Alito pushed further, asking Dreeben if he believed that a president would be vulnerable to criminal charges if he made a mistake while in office:  "You don't think he is in a particularly precarious position?" 

Sotomayor reflected during the arguments that the judicial system "has layers and layers of protection for accused defendants, in hopes that the innocent will go free." She conceded, "We fail routinely, but we succeed more often than not."

"Justice Alito went step by step through all the mechanisms that could potentially fail," Sotomayor continued. "In the end, if it fails completely, it's because we've destroyed our democracy on our own, isn't it?"

The Trump immunity case

Proceedings in the case against Trump have been on hold for months while the immunity matter has gone through the federal courts.

Two lower courts in Washington rejected his claim that he's shielded from criminal charges tied to conduct that happened while he was still president. His attorneys called on the Supreme Court to reverse those rulings.

Pointing to the historic charges against Trump, his lawyers said that their unprecedented nature is evidence that presidents are broadly shielded from criminal charges. 

"From 1789 to 2023, no former, or current, president faced criminal charges for his official acts — for good reason," they wrote in a filing last month. "The president cannot function, and the presidency itself cannot retain its vital independence, if the president faces criminal prosecution for official acts once he leaves office."

Trump's lawyers claim his actions between the November 2020 election and Jan. 6 Capitol attack were undertaken as part of his official duties, not in his capacity as a presidential candidate.

"Once our nation crosses this Rubicon, every future president will face de facto blackmail and extortion while in office, and will be harassed by politically motivated prosecution after leaving office, over his most sensitive and controversial decisions," Sauer warned the Supreme Court in the filing. "That bleak scenario would result in a weak and hollow President, and would thus be ruinous for the American political system as a whole."
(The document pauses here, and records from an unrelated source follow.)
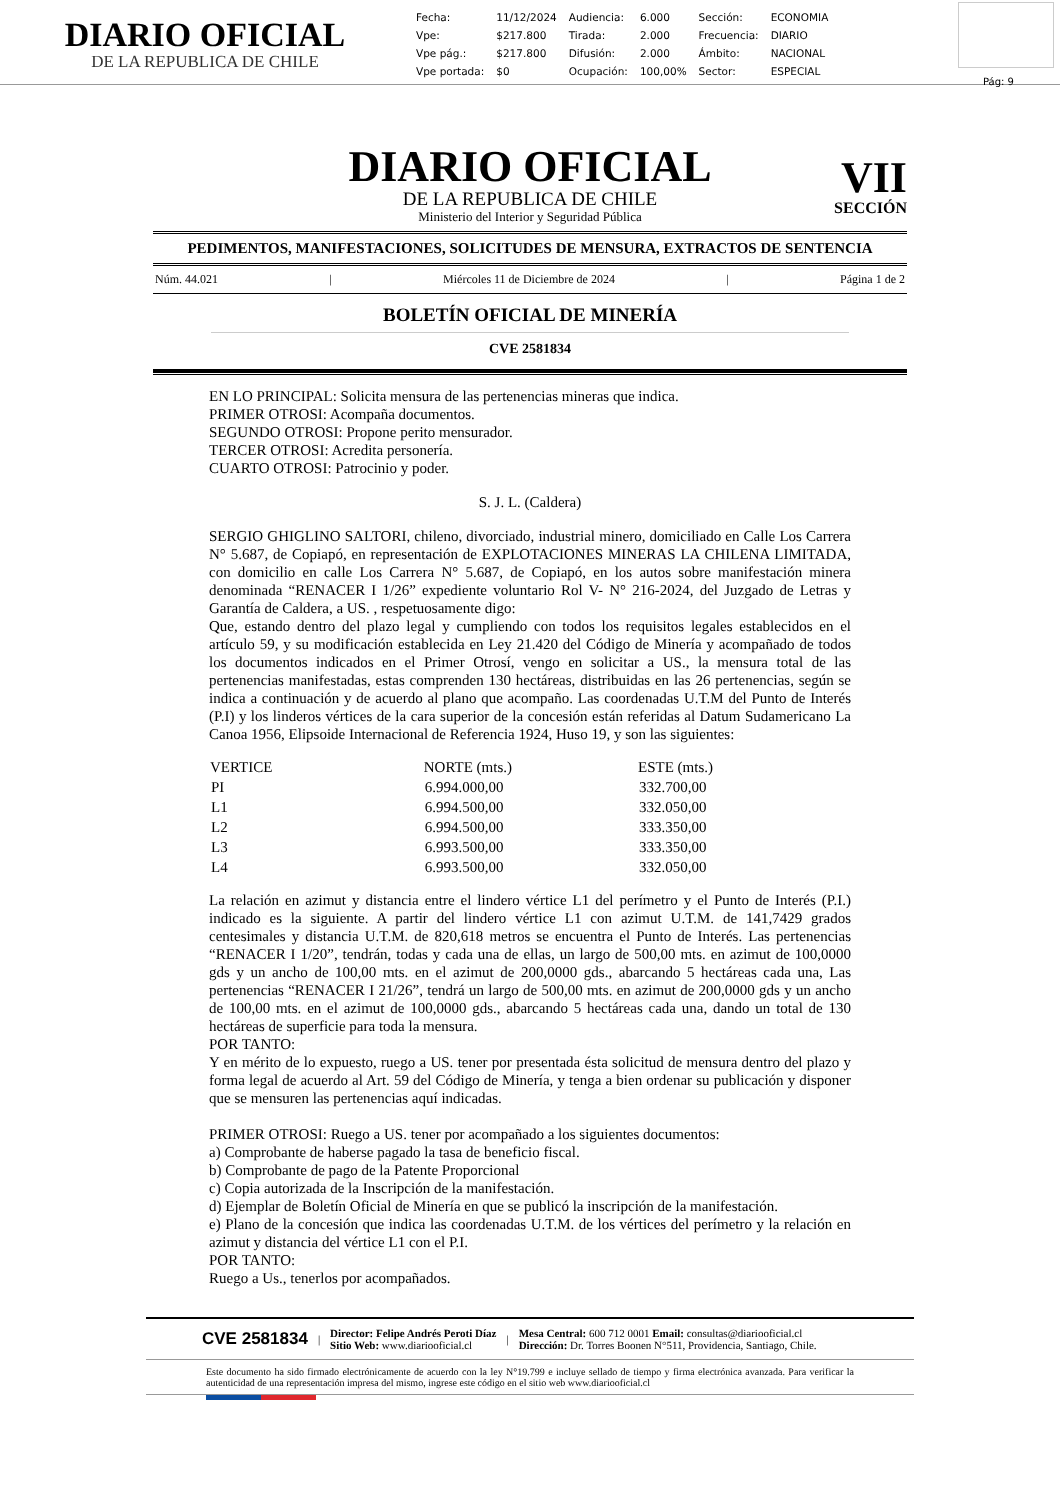DIARIO OFICIAL
DE LA REPUBLICA DE CHILE
| Fecha: | 11/12/2024 | Audiencia: | 6.000 | Sección: | ECONOMIA |
| Vpe: | $217.800 | Tirada: | 2.000 | Frecuencia: | DIARIO |
| Vpe pág.: | $217.800 | Difusión: | 2.000 | Ámbito: | NACIONAL |
| Vpe portada: | $0 | Ocupación: | 100,00% | Sector: | ESPECIAL |
Pág: 9
DIARIO OFICIAL
DE LA REPUBLICA DE CHILE
Ministerio del Interior y Seguridad Pública
VII
SECCIÓN
PEDIMENTOS, MANIFESTACIONES, SOLICITUDES DE MENSURA, EXTRACTOS DE SENTENCIA
Núm. 44.021 | Miércoles 11 de Diciembre de 2024 | Página 1 de 2
BOLETÍN OFICIAL DE MINERÍA
CVE 2581834
EN LO PRINCIPAL: Solicita mensura de las pertenencias mineras que indica.
PRIMER OTROSI: Acompaña documentos.
SEGUNDO OTROSI: Propone perito mensurador.
TERCER OTROSI: Acredita personería.
CUARTO OTROSI: Patrocinio y poder.
S. J. L. (Caldera)
SERGIO GHIGLINO SALTORI, chileno, divorciado, industrial minero, domiciliado en Calle Los Carrera N° 5.687, de Copiapó, en representación de EXPLOTACIONES MINERAS LA CHILENA LIMITADA, con domicilio en calle Los Carrera N° 5.687, de Copiapó, en los autos sobre manifestación minera denominada “RENACER I 1/26” expediente voluntario Rol V- N° 216-2024, del Juzgado de Letras y Garantía de Caldera, a US. , respetuosamente digo:
Que, estando dentro del plazo legal y cumpliendo con todos los requisitos legales establecidos en el artículo 59, y su modificación establecida en Ley 21.420 del Código de Minería y acompañado de todos los documentos indicados en el Primer Otrosí, vengo en solicitar a US., la mensura total de las pertenencias manifestadas, estas comprenden 130 hectáreas, distribuidas en las 26 pertenencias, según se indica a continuación y de acuerdo al plano que acompaño. Las coordenadas U.T.M del Punto de Interés (P.I) y los linderos vértices de la cara superior de la concesión están referidas al Datum Sudamericano La Canoa 1956, Elipsoide Internacional de Referencia 1924, Huso 19, y son las siguientes:
| VERTICE | NORTE (mts.) | ESTE (mts.) |
| --- | --- | --- |
| PI | 6.994.000,00 | 332.700,00 |
| L1 | 6.994.500,00 | 332.050,00 |
| L2 | 6.994.500,00 | 333.350,00 |
| L3 | 6.993.500,00 | 333.350,00 |
| L4 | 6.993.500,00 | 332.050,00 |
La relación en azimut y distancia entre el lindero vértice L1 del perímetro y el Punto de Interés (P.I.) indicado es la siguiente. A partir del lindero vértice L1 con azimut U.T.M. de 141,7429 grados centesimales y distancia U.T.M. de 820,618 metros se encuentra el Punto de Interés. Las pertenencias “RENACER I 1/20”, tendrán, todas y cada una de ellas, un largo de 500,00 mts. en azimut de 100,0000 gds y un ancho de 100,00 mts. en el azimut de 200,0000 gds., abarcando 5 hectáreas cada una, Las pertenencias “RENACER I 21/26”, tendrá un largo de 500,00 mts. en azimut de 200,0000 gds y un ancho de 100,00 mts. en el azimut de 100,0000 gds., abarcando 5 hectáreas cada una, dando un total de 130 hectáreas de superficie para toda la mensura.
POR TANTO:
Y en mérito de lo expuesto, ruego a US. tener por presentada ésta solicitud de mensura dentro del plazo y forma legal de acuerdo al Art. 59 del Código de Minería, y tenga a bien ordenar su publicación y disponer que se mensuren las pertenencias aquí indicadas.
PRIMER OTROSI: Ruego a US. tener por acompañado a los siguientes documentos:
a) Comprobante de haberse pagado la tasa de beneficio fiscal.
b) Comprobante de pago de la Patente Proporcional
c) Copia autorizada de la Inscripción de la manifestación.
d) Ejemplar de Boletín Oficial de Minería en que se publicó la inscripción de la manifestación.
e) Plano de la concesión que indica las coordenadas U.T.M. de los vértices del perímetro y la relación en azimut y distancia del vértice L1 con el P.I.
POR TANTO:
Ruego a Us., tenerlos por acompañados.
CVE 2581834 | Director: Felipe Andrés Peroti Díaz
Sitio Web: www.diariooficial.cl | Mesa Central: 600 712 0001 Email: consultas@diariooficial.cl
Dirección: Dr. Torres Boonen N°511, Providencia, Santiago, Chile.
Este documento ha sido firmado electrónicamente de acuerdo con la ley N°19.799 e incluye sellado de tiempo y firma electrónica avanzada. Para verificar la autenticidad de una representación impresa del mismo, ingrese este código en el sitio web www.diariooficial.cl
Trump's legal team has also asserted that presidents can only be prosecuted if they were first impeached by the House and convicted by the Senate. He was impeached by the House on a single article of incitement of insurrection after the Jan. 6, 2021, attack on the U.S. Capitol but acquitted by the Senate.

The special counsel, meanwhile, argues that the Constitution does not vest a president with absolute immunity from criminal prosecution, especially when tied to the private act of campaigning. 

In a brief filed to the Supreme Court earlier this month, Smith's team wrote, "No presidential power at issue in this case entitles the president to claim immunity from the general federal criminal prohibitions supporting the charges: fraud against the United States, obstruction of official proceedings, and denial of the right to vote."

The special counsel alleges that Trump engaged in a criminal conspiracy to hold onto power, and his actions were all taken to achieve a private goal: to remain in the White House for a second term. 

The special counsel wrote earlier this month that there are "layered safeguards" when a criminal case is brought that "provide assurance that prosecutions will be screened under rigorous standards and that no president need be chilled in fulfilling his responsibilities by the understanding that he is subject to prosecution if he commits federal crimes."

Smith's team refuted the claim from Trump's lawyers that the charges against the former president lacked historic legal precedent.

"The absence of any prosecutions of former presidents until this case does not reflect the understanding that presidents are immune from criminal liability; it instead underscores the unprecedented nature of petitioner's alleged conduct," the special counsel argued.

Prosecutors wrote in their filing that even if the Supreme Court finds that a former president cannot be criminally prosecuted for official acts, Trump's alleged conduct was a "private scheme with private actors to achieve a private end: petitioner's effort to remain in power by fraud."

A plan to overturn the outcome of the presidential election is the "paradigmatic example of conduct that should not be immunized, even if other conduct should be," they said.